(Images with lens parameters)

• • •

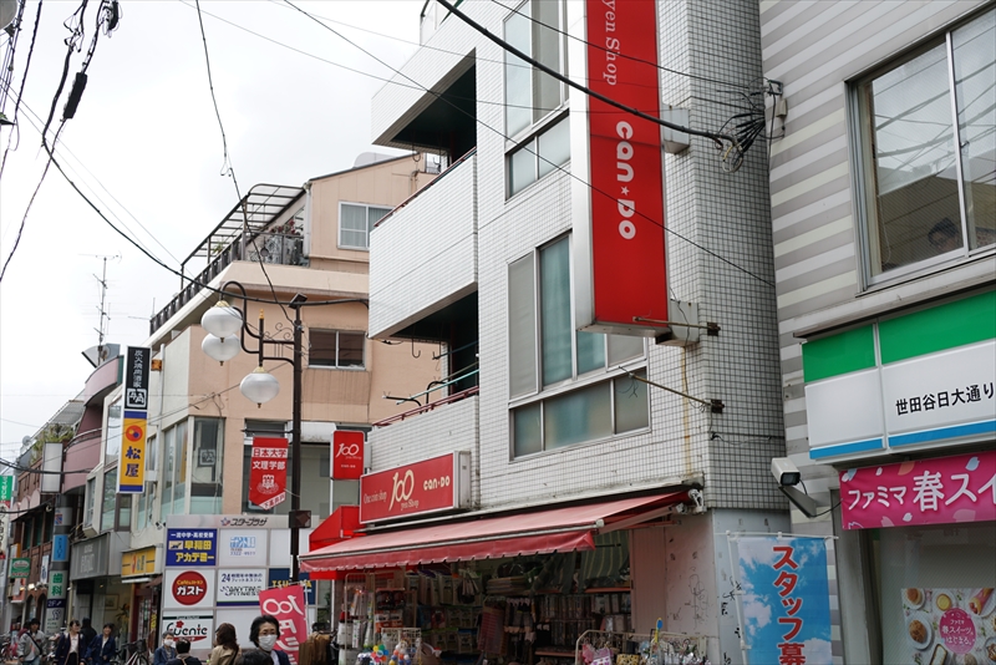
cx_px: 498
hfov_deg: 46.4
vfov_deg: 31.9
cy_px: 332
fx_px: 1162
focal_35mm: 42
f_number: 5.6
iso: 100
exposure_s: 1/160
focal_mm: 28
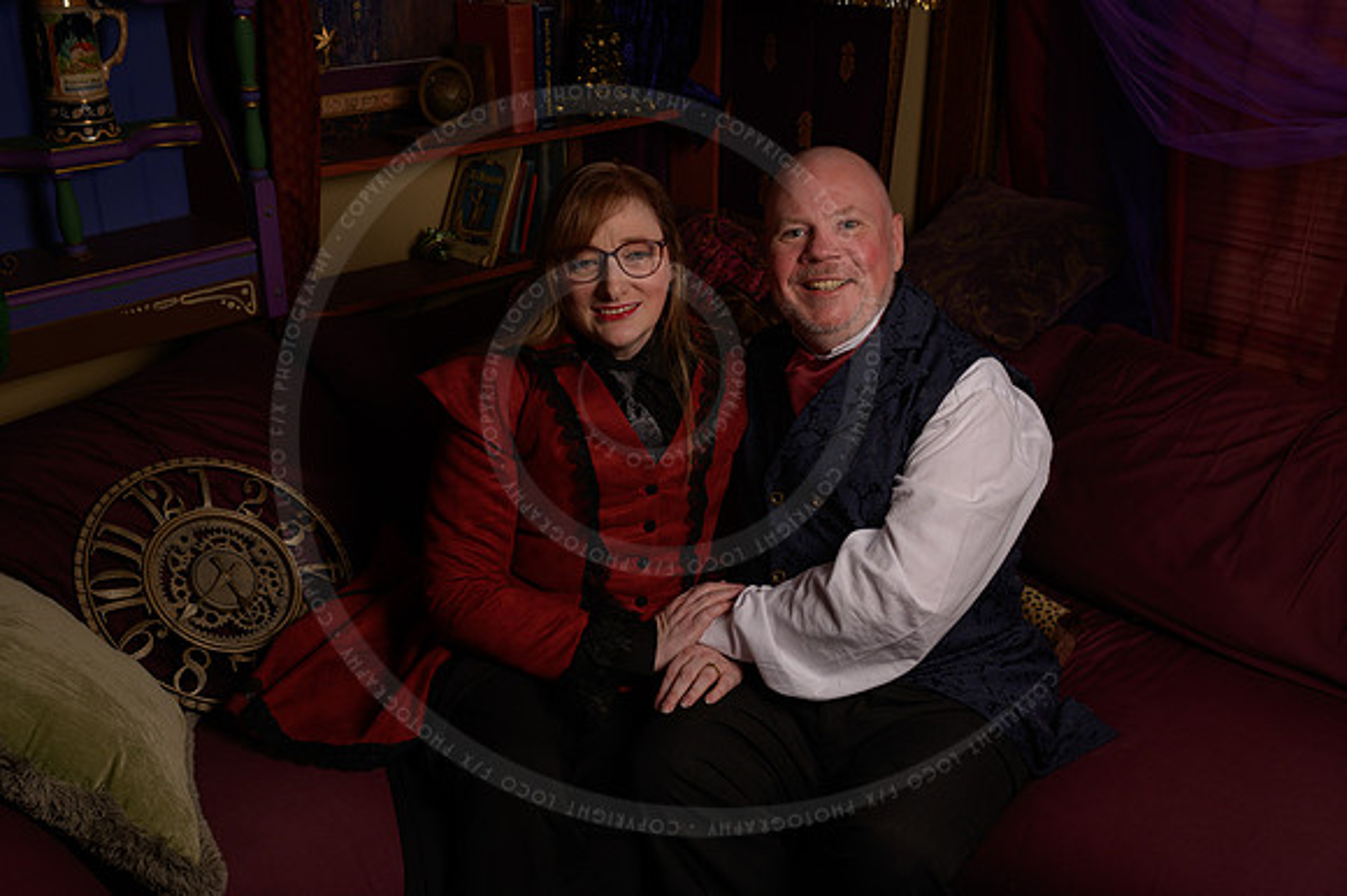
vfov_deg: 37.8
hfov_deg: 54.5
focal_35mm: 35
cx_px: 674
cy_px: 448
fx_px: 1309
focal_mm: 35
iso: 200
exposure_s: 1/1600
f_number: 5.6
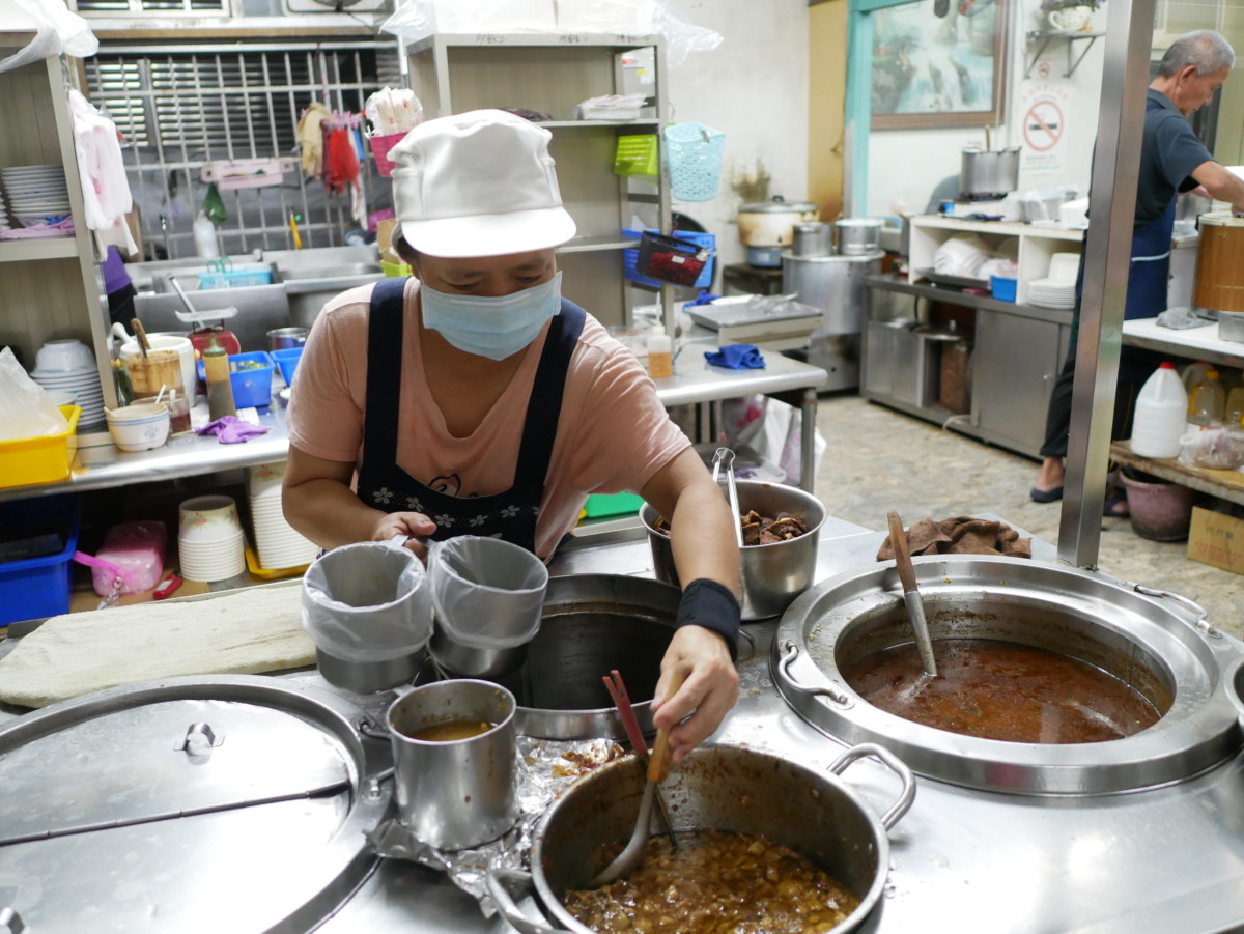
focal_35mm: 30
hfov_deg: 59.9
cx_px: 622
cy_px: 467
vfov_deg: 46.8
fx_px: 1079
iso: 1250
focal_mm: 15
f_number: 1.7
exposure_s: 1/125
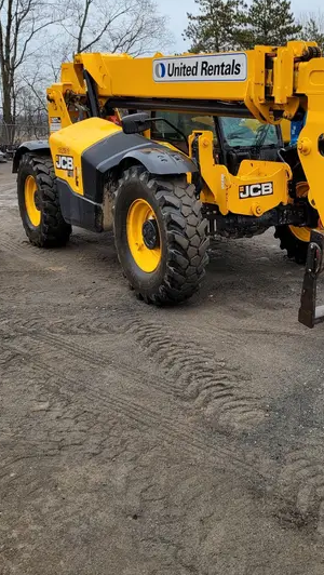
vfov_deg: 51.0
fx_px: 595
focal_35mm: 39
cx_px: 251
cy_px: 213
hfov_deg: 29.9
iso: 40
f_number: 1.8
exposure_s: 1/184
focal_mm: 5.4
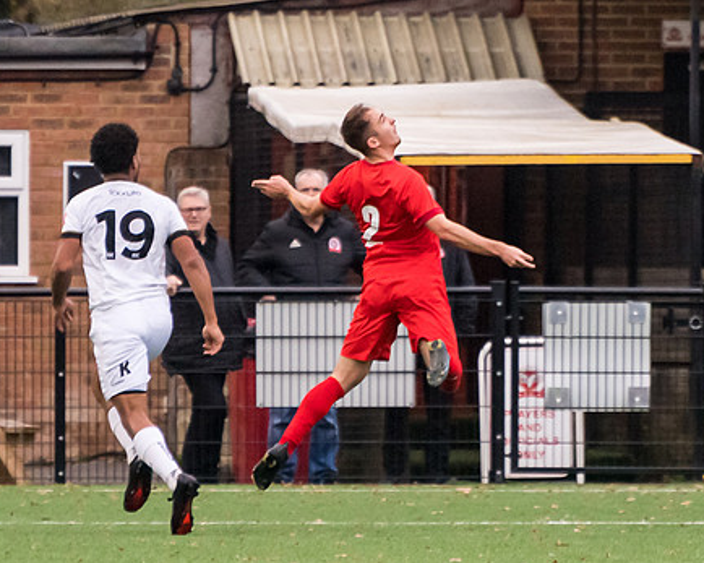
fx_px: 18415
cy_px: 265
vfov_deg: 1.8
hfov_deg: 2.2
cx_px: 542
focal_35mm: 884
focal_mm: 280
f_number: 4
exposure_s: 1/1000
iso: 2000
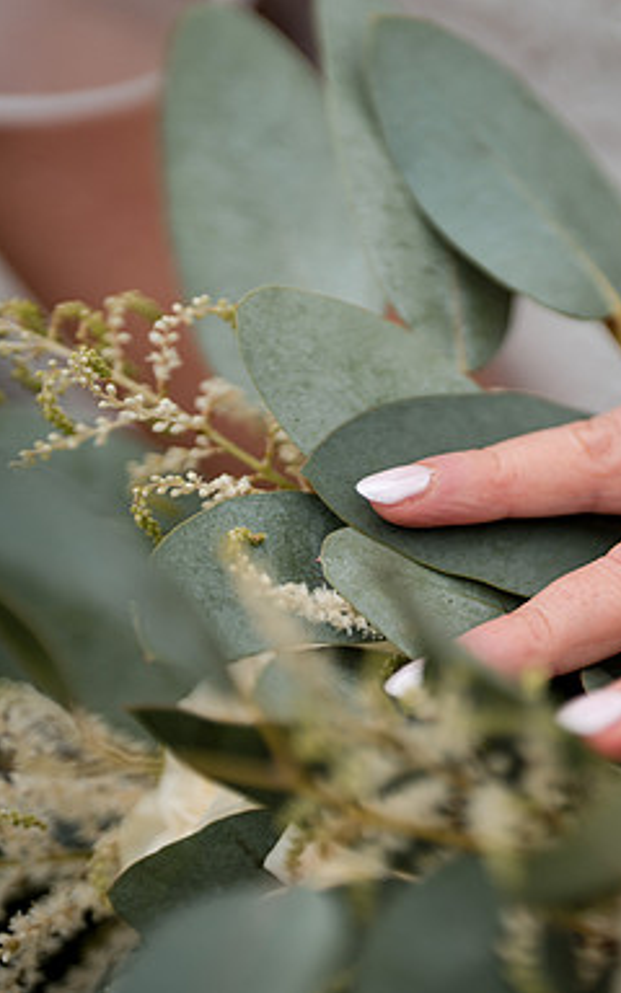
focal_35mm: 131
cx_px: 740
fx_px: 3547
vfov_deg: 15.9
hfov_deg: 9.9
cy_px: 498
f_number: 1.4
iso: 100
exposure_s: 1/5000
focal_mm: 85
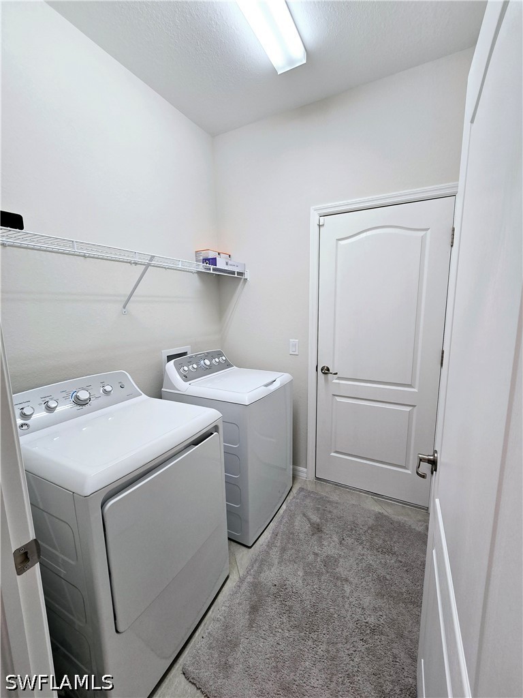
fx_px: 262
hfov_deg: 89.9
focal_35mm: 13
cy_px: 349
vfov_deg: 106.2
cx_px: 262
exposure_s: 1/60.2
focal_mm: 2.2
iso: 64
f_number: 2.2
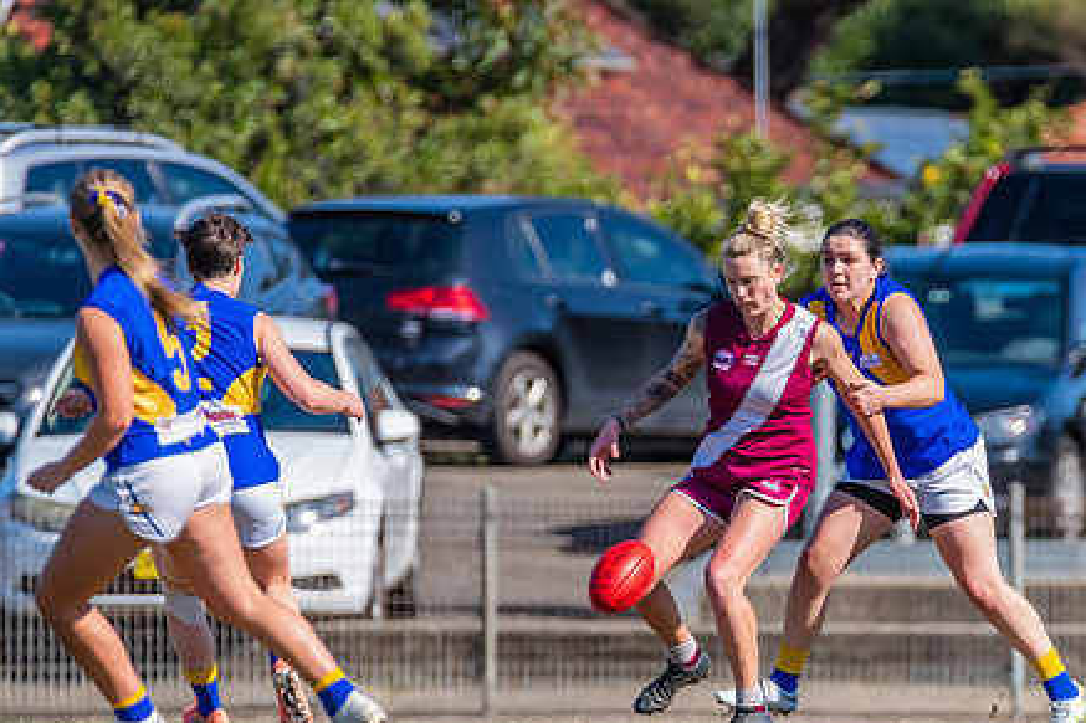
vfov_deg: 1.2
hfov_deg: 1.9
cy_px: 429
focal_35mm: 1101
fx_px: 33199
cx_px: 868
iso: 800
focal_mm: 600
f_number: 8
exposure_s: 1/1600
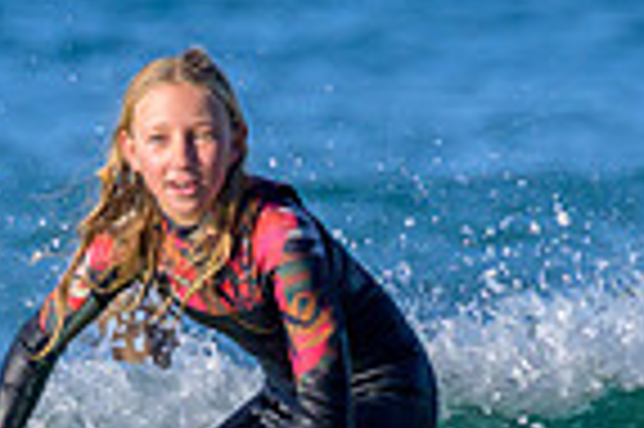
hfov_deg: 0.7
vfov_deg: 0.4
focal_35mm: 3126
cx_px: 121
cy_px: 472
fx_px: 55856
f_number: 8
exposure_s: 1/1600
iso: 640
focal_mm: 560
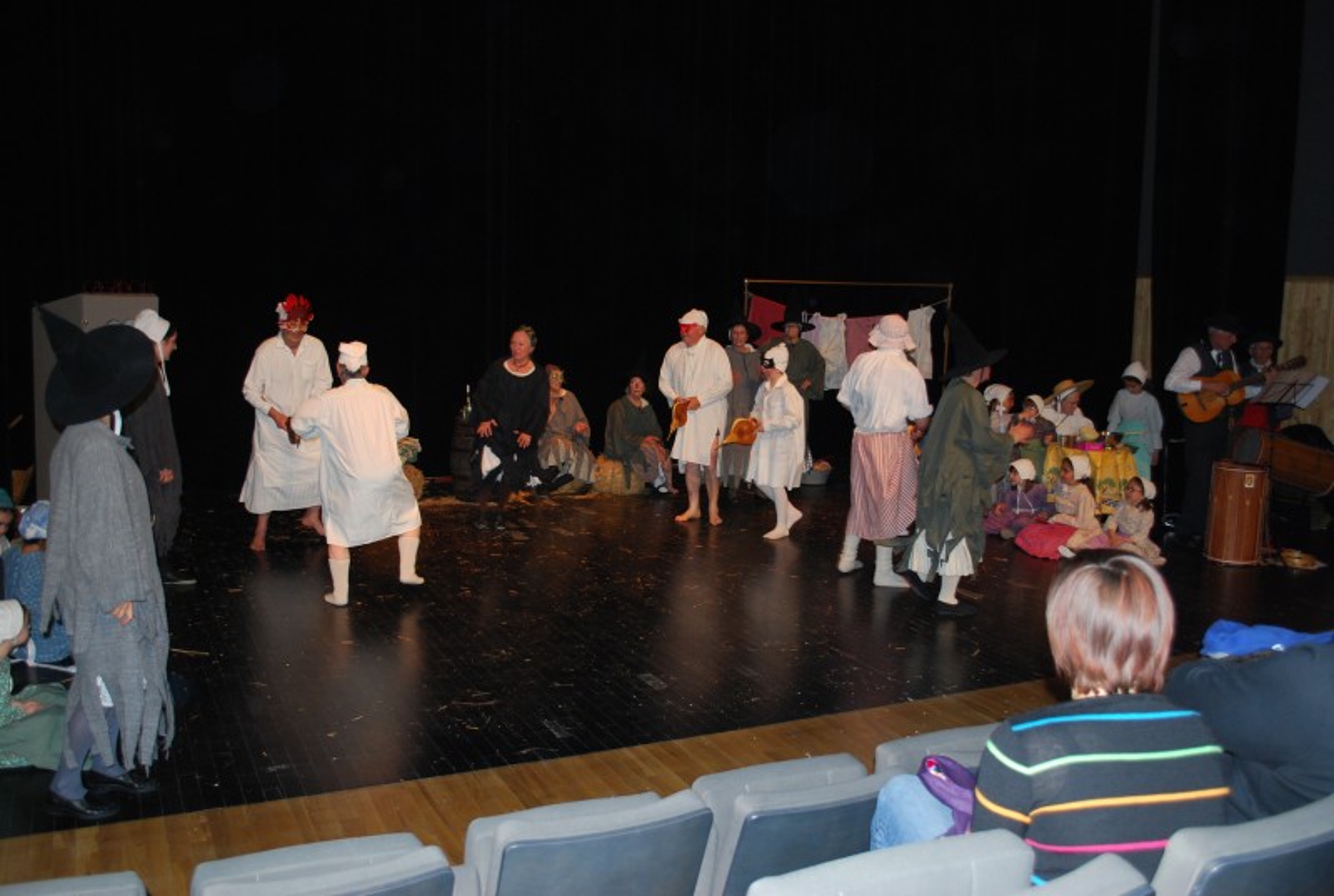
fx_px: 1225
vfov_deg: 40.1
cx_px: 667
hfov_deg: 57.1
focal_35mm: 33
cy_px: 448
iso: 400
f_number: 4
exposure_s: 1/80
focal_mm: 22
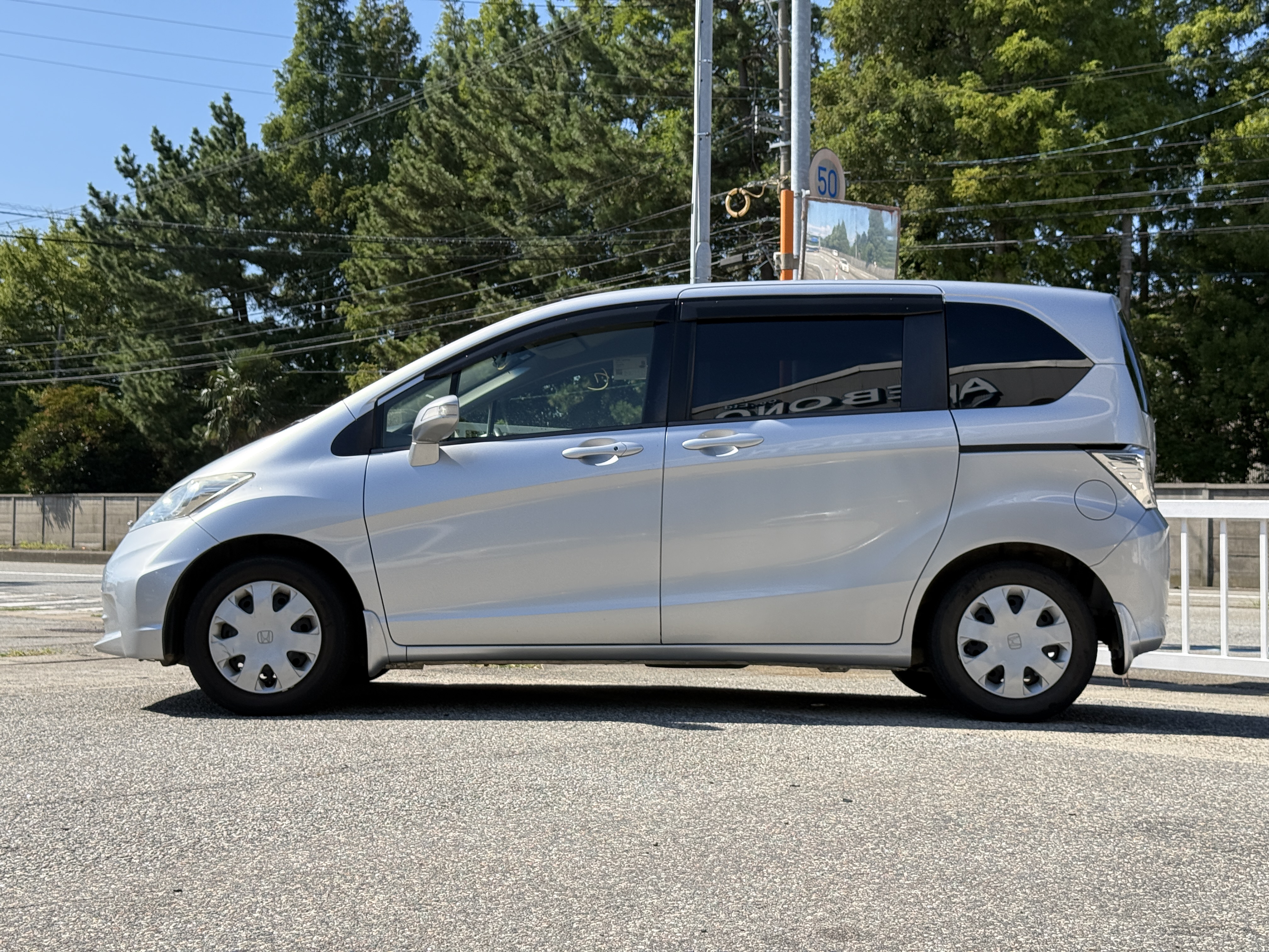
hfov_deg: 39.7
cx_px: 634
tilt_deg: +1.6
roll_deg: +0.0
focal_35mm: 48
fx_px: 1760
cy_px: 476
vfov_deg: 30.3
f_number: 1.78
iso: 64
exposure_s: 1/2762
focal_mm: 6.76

• • •

Transcribe exactly, and only, the lines from the one with "vfov_deg: 0.4" through the final line of the data above. The pictures stay out.

● Result below:
vfov_deg: 0.4
focal_35mm: 3126
cx_px: 121
cy_px: 472
fx_px: 55856
f_number: 8
exposure_s: 1/1600
iso: 640
focal_mm: 560
fx_px: 1225
vfov_deg: 40.1
cx_px: 667
hfov_deg: 57.1
focal_35mm: 33
cy_px: 448
iso: 400
f_number: 4
exposure_s: 1/80
focal_mm: 22
hfov_deg: 39.7
cx_px: 634
tilt_deg: +1.6
roll_deg: +0.0
focal_35mm: 48
fx_px: 1760
cy_px: 476
vfov_deg: 30.3
f_number: 1.78
iso: 64
exposure_s: 1/2762
focal_mm: 6.76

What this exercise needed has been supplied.